Daniel Lemire's blog

, 9 min read

Intel will add deep-learning instructions to its processors

12 thoughts on “Intel will add deep-learning instructions to its processors”

  1. I hope one day, me and one of my Intel CPU cores will be real buddies, hanging around, talking smack and I won’t choke him and his 127 twins to 99% anymore 🙂

    1. Michael Hay says:

      Intel has Altera’s acquisition also up their sleeves. They could more easily build learning assists, AI systems, etc. with flexible hardware. The challenge with FPGAs today is the toolchain is at least 10 years behind standard C, Java, etc. compilers. So there is a lot of work to do. We kind of need something like the defunct project from IBM called LIME or Maxeler’s OpenSPL efforts.

      To me the magic of the human mind is that the software and the wetware and the software evolve together.
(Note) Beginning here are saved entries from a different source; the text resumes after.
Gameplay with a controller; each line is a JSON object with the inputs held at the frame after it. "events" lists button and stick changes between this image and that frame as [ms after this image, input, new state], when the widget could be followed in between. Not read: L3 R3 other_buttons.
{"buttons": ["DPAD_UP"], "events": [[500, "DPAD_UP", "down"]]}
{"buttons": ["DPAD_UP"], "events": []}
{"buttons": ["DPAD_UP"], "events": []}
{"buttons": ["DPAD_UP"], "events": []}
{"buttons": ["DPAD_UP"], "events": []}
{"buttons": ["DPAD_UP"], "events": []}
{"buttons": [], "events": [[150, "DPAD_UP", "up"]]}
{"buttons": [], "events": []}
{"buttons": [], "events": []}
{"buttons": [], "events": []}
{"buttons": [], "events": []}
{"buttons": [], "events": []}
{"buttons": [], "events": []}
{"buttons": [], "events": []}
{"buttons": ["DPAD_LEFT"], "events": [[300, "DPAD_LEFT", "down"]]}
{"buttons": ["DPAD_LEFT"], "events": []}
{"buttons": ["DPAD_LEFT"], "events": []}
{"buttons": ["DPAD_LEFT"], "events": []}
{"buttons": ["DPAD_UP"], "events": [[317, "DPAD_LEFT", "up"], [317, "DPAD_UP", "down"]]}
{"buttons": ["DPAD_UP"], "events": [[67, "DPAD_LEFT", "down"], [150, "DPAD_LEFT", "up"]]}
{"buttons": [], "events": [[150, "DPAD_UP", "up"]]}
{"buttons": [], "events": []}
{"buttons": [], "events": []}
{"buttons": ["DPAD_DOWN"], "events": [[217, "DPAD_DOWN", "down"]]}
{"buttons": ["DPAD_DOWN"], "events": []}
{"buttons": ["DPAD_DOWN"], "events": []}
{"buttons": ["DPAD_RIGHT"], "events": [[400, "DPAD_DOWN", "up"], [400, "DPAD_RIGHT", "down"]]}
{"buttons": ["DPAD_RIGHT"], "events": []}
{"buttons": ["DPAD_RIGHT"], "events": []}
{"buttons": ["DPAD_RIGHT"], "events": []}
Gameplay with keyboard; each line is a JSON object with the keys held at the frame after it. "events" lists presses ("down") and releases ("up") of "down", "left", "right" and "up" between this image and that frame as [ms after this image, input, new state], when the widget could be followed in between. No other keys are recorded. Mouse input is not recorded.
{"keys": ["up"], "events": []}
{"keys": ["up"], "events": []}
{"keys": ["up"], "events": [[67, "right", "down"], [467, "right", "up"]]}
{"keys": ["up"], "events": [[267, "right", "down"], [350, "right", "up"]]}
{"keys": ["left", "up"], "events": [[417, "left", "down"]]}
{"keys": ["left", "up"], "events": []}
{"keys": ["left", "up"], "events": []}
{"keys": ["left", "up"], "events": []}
With silicon hardware and software there is a very slow mutual evolution.

  2. Srigi says:

    How exactly this kind of instructions are feeded by RAM?
    Because if you got 64B per tick (simplified), I suppose CPU run out of data supply pretty quick. RAM/cache bandwidth is way lower than this processing speed.

    1. We would need to see what the specifics are… My experience has been that the L1 cache is fast enough that even with AVX-512, cache speed is not a bottleneck. However, if you can’t load up the data in cache fast enough, my experience has been that RAM access speed is already a major bottleneck, even without any fancy instruction.

  3. marc says:

    If this is unspecific vector computation, is means deep learning is a hype label for what we have been enjoying with matlab/R/numpy vector computation for ages ? OK, deep learning has high impact, but it is much more specific than “vector computation”

    1. Vector instructions at the hardware level are related but distinct from vector-oriented programming.

  4. Tomasz Jamroszczak says:

    For a moment I thought Intel will add deep learning for just-in-time optimizations of code.

  5. Do we have a rough idea of the performance gains that will be brought by those new Intel instructions? In other words, how will it compare to GPUs, performance-wise?

    1. In other words, how will it compare to GPUs, performance-wise?

      Given that we do not even know what these instructions are, exactly, it is hard to know exactly.

      However, we can tell a few things from basic knowledge of Intel technology. Intel processors cannot compete on raw processing speed with GPUs. It could be that I am wrong, but I don’t think that these instructions will change this picture.

      GPUs are powerful, true… but they are also specialized. This makes them a poor fit for many common problems… whereas Intel’s CPU are much more broadly applicable.

      So, what if you have problems where deep learning is only part of what your system has to do? Then maybe the GPU is no longer the best solution. Maybe some Intel processor with both general purpose and deep learning capabilities becomes the best bet.

      We should keep in mind that Intel’s money comes (largely) from cloud infrastructures. Intel has to convince people like Amazon and Google to buy its processors. These people do a lot of work besides deep learning.

  6. I was disappointed to not actually see the details of the instructions, but I guess we can always speculate.

    I suspect that these will be tailored towards int8,int16,fp16,fp32 512 bit wide dot product and accumulate (useful for inference), and possibly instructions to accelerate FFTs and convolutions (similar to the SSE4.2 string instructions, but for convolutions instead of string matching).

    With a 64 wide int8 one per cycle throughput dot product (128 ops), which is more and more feasible for inference (but not training) of neural networks, a 32 core system could perform 128×32 = 4096 int8 ops per cycle, or around 8 TOPS on a 2GHz system. This is less than the 40TOPS the dp4a instruction can get on a Titan X, but it’s at least in the same ballpark. It probably wouldn’t burn too much area either.

    A 32 width fp16 dot product operator (64 flops/cycle) would be at 4TFLOPs, which compares favorably with the 10TFLOPs available on a Titan X, but would take significantly more area and probably need a deeper pipeline.

    Direct convolution instructions would play to the strengths of the SIMD model (eg, the ability to parallel shift like in the string instructions), and may be able to provide impressive performance especially in int8 mode.

  7. Head. S says:

    What do you think about AMD “Bristol Ridge”? Could we take those GPU cores for the purpose?

    1. @Head

      I have not been following AMD at all, but most of our main CPUs have integrated GPUs which are often idle. This seems wasteful, but I have not heard much about it.